[Begin LISTING]

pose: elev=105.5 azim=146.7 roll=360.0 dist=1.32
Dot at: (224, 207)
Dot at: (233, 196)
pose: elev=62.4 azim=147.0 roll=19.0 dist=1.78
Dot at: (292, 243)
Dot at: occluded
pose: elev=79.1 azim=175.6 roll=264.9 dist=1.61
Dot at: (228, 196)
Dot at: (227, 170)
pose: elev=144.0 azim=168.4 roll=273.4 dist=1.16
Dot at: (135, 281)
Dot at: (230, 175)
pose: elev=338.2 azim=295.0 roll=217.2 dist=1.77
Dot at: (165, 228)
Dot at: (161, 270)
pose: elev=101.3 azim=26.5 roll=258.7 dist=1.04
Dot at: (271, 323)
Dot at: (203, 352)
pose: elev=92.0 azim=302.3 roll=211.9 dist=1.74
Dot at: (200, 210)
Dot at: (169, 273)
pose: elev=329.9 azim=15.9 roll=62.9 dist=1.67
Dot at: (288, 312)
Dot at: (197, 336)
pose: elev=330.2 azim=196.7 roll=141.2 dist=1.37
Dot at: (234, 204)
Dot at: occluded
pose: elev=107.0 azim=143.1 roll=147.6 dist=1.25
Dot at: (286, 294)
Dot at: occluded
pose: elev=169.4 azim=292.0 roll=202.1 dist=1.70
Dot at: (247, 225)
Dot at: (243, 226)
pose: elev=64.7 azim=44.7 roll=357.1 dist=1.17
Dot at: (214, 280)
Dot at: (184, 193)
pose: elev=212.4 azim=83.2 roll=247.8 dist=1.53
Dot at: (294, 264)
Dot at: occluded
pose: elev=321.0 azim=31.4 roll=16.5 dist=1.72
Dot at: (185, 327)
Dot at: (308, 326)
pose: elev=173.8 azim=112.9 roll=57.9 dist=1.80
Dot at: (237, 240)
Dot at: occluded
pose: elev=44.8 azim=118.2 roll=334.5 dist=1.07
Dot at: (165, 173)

[End LISTING]

▶ _GIVEN INSTRUCTION_
Reproduce verbatim the lines of the data above that start with the line containing "pose: elev=212.4 azim=83.2" and run through the final line of the data, including both of those lines.

▶ _SOLUTION BELOW_
pose: elev=212.4 azim=83.2 roll=247.8 dist=1.53
Dot at: (294, 264)
Dot at: occluded
pose: elev=321.0 azim=31.4 roll=16.5 dist=1.72
Dot at: (185, 327)
Dot at: (308, 326)
pose: elev=173.8 azim=112.9 roll=57.9 dist=1.80
Dot at: (237, 240)
Dot at: occluded
pose: elev=44.8 azim=118.2 roll=334.5 dist=1.07
Dot at: (165, 173)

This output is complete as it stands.